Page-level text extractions
--------

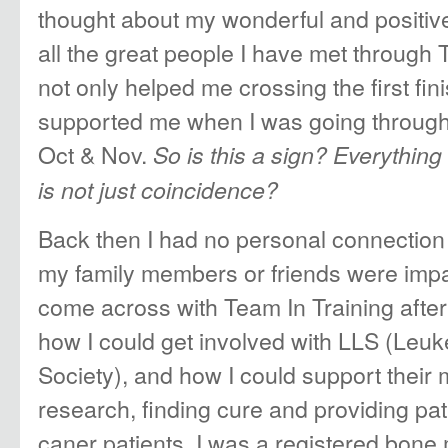
thought about my wonderful and positiv
all the great people I have met through
not only helped me crossing the first fini
supported me when I was going through 
Oct & Nov.
So is this a sign? Everythi
is not just coincidence?
Back then I had no personal connection 
my family members or friends were impa
come across with Team In Training afte
how I could get involved with LLS (Le
Society), and how I could support their 
research, finding cure and providing pat
caner patients. I was a registered bon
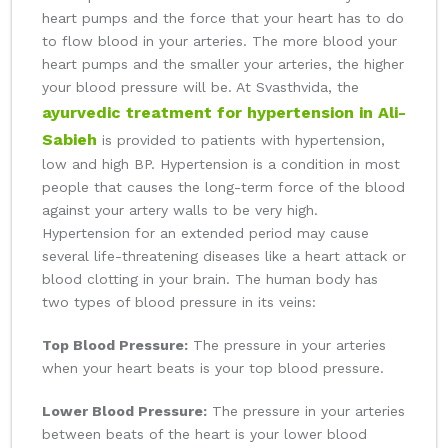
heart pumps and the force that your heart has to do
to flow blood in your arteries. The more blood your
heart pumps and the smaller your arteries, the higher
your blood pressure will be. At Svasthvida, the
ayurvedic treatment for hypertension in Ali-
Sabieh
is provided to patients with hypertension,
low and high BP. Hypertension is a condition in most
people that causes the long-term force of the blood
against your artery walls to be very high.
Hypertension for an extended period may cause
several life-threatening diseases like a heart attack or
blood clotting in your brain. The human body has
two types of blood pressure in its veins:
Top Blood Pressure:
The pressure in your arteries
when your heart beats is your top blood pressure.
Lower Blood Pressure:
The pressure in your arteries
between beats of the heart is your lower blood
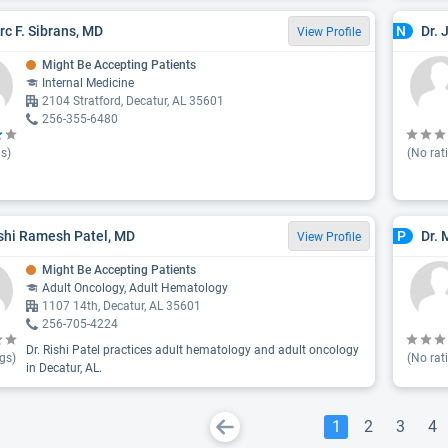
yrc F. Sibrans, MD
Dr.
N
View Profile
Might Be Accepting Patients
Internal Medicine
2104 Stratford, Decatur, AL 35601
256-355-6480
s)
(No rat
ishi Ramesh Patel, MD
Dr. 
P
View Profile
Might Be Accepting Patients
Adult Oncology, Adult Hematology
1107 14th, Decatur, AL 35601
256-705-4224
Dr. Rishi Patel practices adult hematology and adult oncology
gs)
(No rat
in Decatur, AL.
1
2
3
4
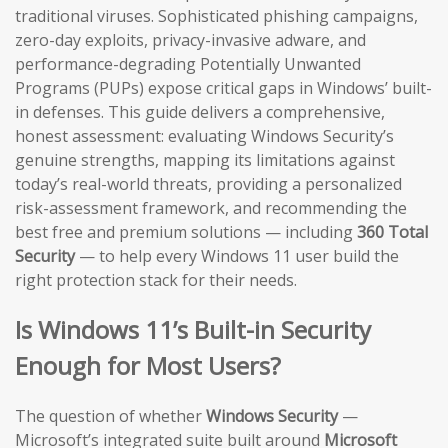
traditional viruses. Sophisticated phishing campaigns,
zero-day exploits, privacy-invasive adware, and
performance-degrading Potentially Unwanted
Programs (PUPs) expose critical gaps in Windows’ built-
in defenses. This guide delivers a comprehensive,
honest assessment: evaluating Windows Security’s
genuine strengths, mapping its limitations against
today’s real-world threats, providing a personalized
risk-assessment framework, and recommending the
best free and premium solutions — including
360 Total
Security
— to help every Windows 11 user build the
right protection stack for their needs.
Is Windows 11’s Built-in Security
Enough for Most Users?
The question of whether
Windows Security
—
Microsoft’s integrated suite built around
Microsoft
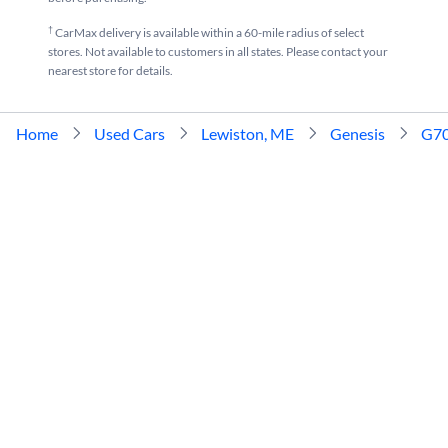
†
CarMax delivery is available within a 60-mile radius of select
stores. Not available to customers in all states. Please contact your
nearest store for details.
Home
Used Cars
Lewiston, ME
Genesis
G7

--------

Retype, word for word, the line containing "when your heart" and each line after it through the end of the data, leaving any picture out.

when your heart beats is your top blood pressure.
Lower Blood Pressure:
The pressure in your arteries
between beats of the heart is your lower blood
yrc F. Sibrans, MD
Dr.
N
View Profile
Might Be Accepting Patients
Internal Medicine
2104 Stratford, Decatur, AL 35601
256-355-6480
s)
(No rat
ishi Ramesh Patel, MD
Dr. 
P
View Profile
Might Be Accepting Patients
Adult Oncology, Adult Hematology
1107 14th, Decatur, AL 35601
256-705-4224
Dr. Rishi Patel practices adult hematology and adult oncology
gs)
(No rat
in Decatur, AL.
1
2
3
4
traditional viruses. Sophisticated phishing campaigns,
zero-day exploits, privacy-invasive adware, and
performance-degrading Potentially Unwanted
Programs (PUPs) expose critical gaps in Windows’ built-
in defenses. This guide delivers a comprehensive,
honest assessment: evaluating Windows Security’s
genuine strengths, mapping its limitations against
today’s real-world threats, providing a personalized
risk-assessment framework, and recommending the
best free and premium solutions — including
360 Total
Security
— to help every Windows 11 user build the
right protection stack for their needs.
Is Windows 11’s Built-in Security
Enough for Most Users?
The question of whether
Windows Security
—
Microsoft’s integrated suite built around
Microsoft
†
CarMax delivery is available within a 60-mile radius of select
stores. Not available to customers in all states. Please contact your
nearest store for details.
Home
Used Cars
Lewiston, ME
Genesis
G7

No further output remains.